**Given passage:**

Report 1

REPORT ON PERCY ACTION CLASS LITIGATION

  1. My name is Jim Kernan. I am the attorney for the Percy Class.

I was retained by Albert Percy, the Class Representative appointed by the federal court. The Percy Class is certified by the federal court as a class composed of black or Spanish-surnamed persons who are capable of performing highly skilled work or learning to become highly skilled, and are ready, willing and able to work, learn and earn. If you were so in the past, you may be entitled to compensation and relief as a member of the Percy Class entitled to compensation for lost wages and lost job opportunities, and relief through the enforcement of a demonstrated alternative employment practice. The proposed enforcement class lawsuit is the Percy Class Action.

  1. What is the Percy Class asking for?

**Dataset excerpt:**
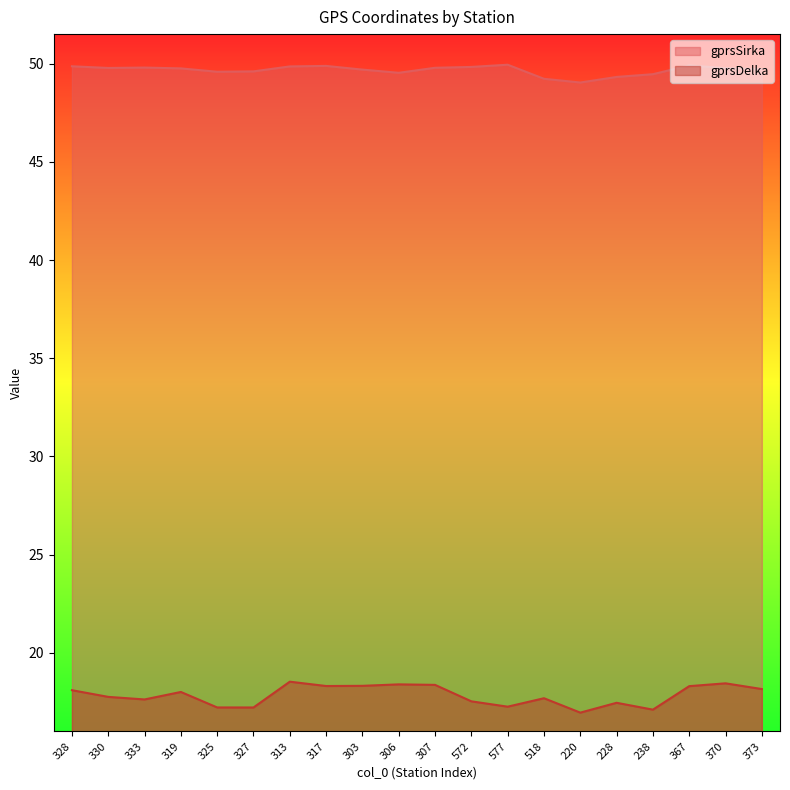

Which label corresponds to the largest value in the chart?

577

**Problem to work on:**
Could you write out the Percy class action report again, starting with "I was retained" and going on through "Class asking for?", with "district court" in place of "federal court"?

**Worked solution:**
I was retained by Albert Percy, the Class Representative appointed by the district court. The Percy Class is certified by the district court as a class composed of black or Spanish-surnamed persons who are capable of performing highly skilled work or learning to become highly skilled, and are ready, willing and able to work, learn and earn. If you were so in the past, you may be entitled to compensation and relief as a member of the Percy Class entitled to compensation for lost wages and lost job opportunities, and relief through the enforcement of a demonstrated alternative employment practice. The proposed enforcement class lawsuit is the Percy Class Action.

  1. What is the Percy Class asking for?